The signaling pathways of resistin have yet to be identified and mapped out properly. Recent studies in immunohistochemistry reveal that brain cells of the arcuate nucleus contain neuropeptide Y (NPY), which is known to be associated with increase in food intake (31). In contrast, leptin inhibits neurons that contain this chemical and reduces feeding (32). This immunohistochemical technique also demonstrates the presence of resistin protein in the arcuate nucleus and pituitary gland, and reverse transcription-PCR detects resistin mRNA in the hypothalamic-pituitary system (33). Moreover, intracerebroventricular administration of NPY to mice increases resistin gene expression in white adipose tissues, suggesting that the regulation of resistin may be controlled centrally and related to NPY (34). Although the exact signaling circuit that mediates resistin actions has not been fully elucidated, the significant association between resistin and leptin demonstrated in the current study and the relation of these two metabolic hormones with NPY raise the possibility that resistin and leptin may act centrally and influence each other in related metabolic pathways.

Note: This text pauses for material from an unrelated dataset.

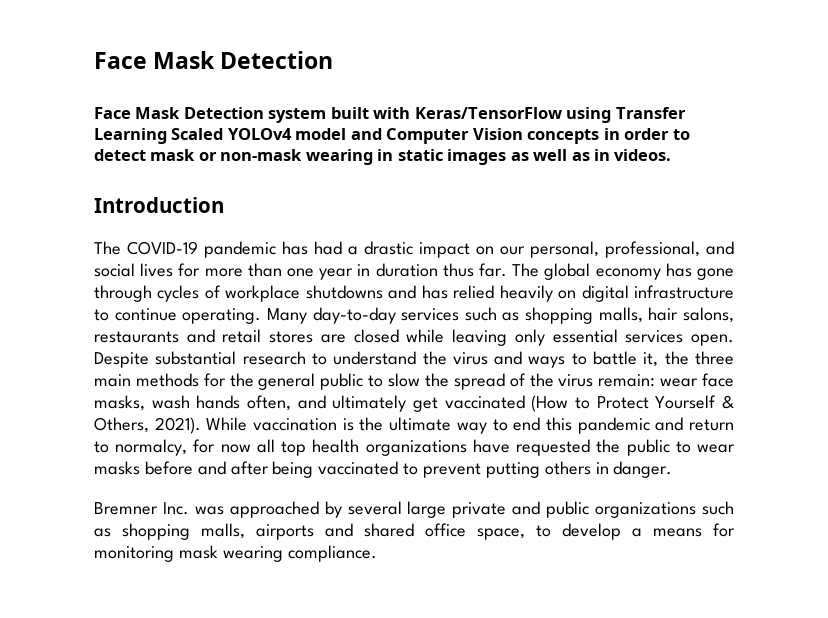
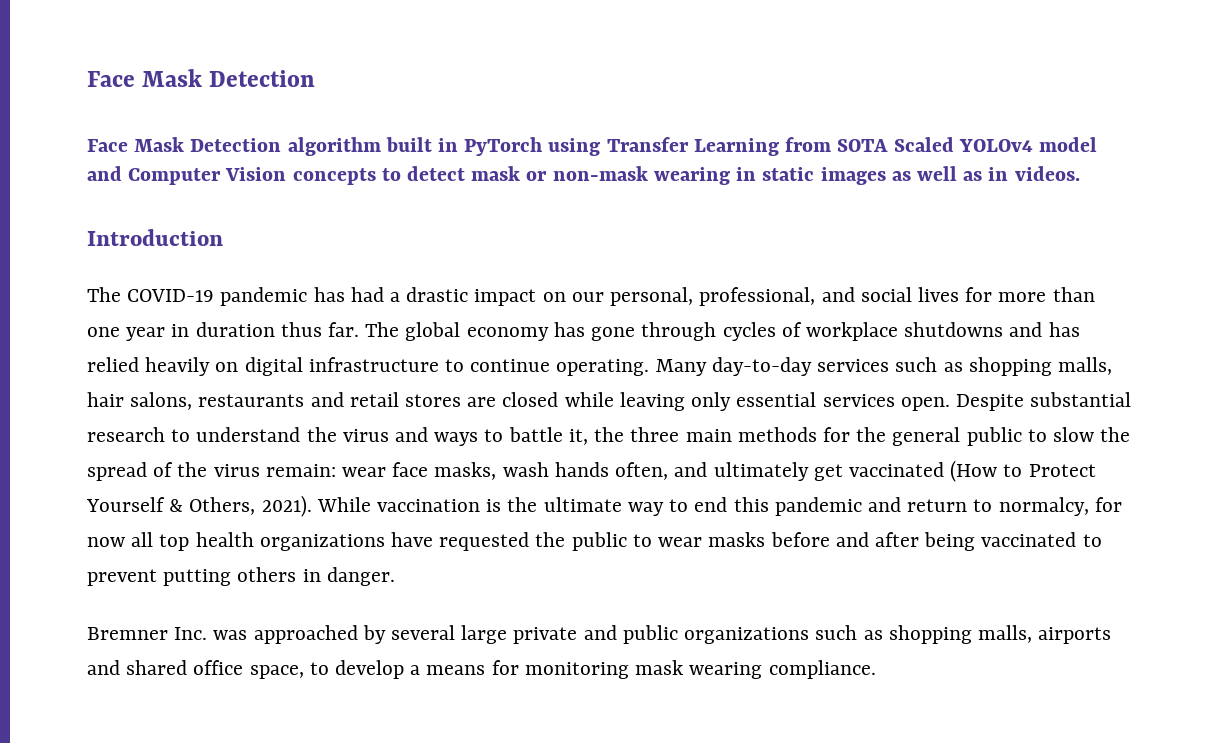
[268,107,562,123] system built with Keras/TensorFlow -> [287,137,543,156] algorithm built in PyTorch
(167, 136) none -> [785,137,889,152] from SOTA
[603,128,670,140] in order -> (376, 176) none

Our findings also suggest that the mode of delivery in addition to gestational age and birth weight was an independent factor affecting plasma resistin concentrations at birth. The circulating resistin levels were significantly higher in infants who were delivered vaginally than by cesarean section. Furthermore, this phenomenon was consistently observed in both preterm and term infants when their results were analyzed separately. This was an unexpected finding and thus far has not been reported in the literature. This observation bore close resemblance to the stress hormone cortisol, which was also found to be significantly elevated in infants who were born vaginally (35). Resistin has been implicated to have a potential role in mediating inflammatory response (5) and being influenced by proinflammatory stimuli or cytokines such as lipopolysaccharide or tumor necrosis factor-α (4,36). Although the exact mechanism of this phenomenon cannot be fully elucidated by the current study, we speculate that the elevated resistin level may be related to stress or inflammation induced by vaginal delivery.

CONCLUSION

In summary, our findings indicate that plasma resistin and serum leptin concentrations are significantly higher in term than in preterm newborns. A high circulating resistin level at term may assist the infant in maintaining an adequate blood glucose concentration and preventing hypoglycemia. The significant relationship between resistin and leptin and their association with gestational age and anthropometric indexes suggest that both metabolic hormones are gestation related and may play an important role in modulating energy homeostasis and regulating growth in utero. Furthermore, we speculate that the elevated plasma resistin concentration in infants who were delivered vaginally might have been related to stress or inflammation induced by the birth process.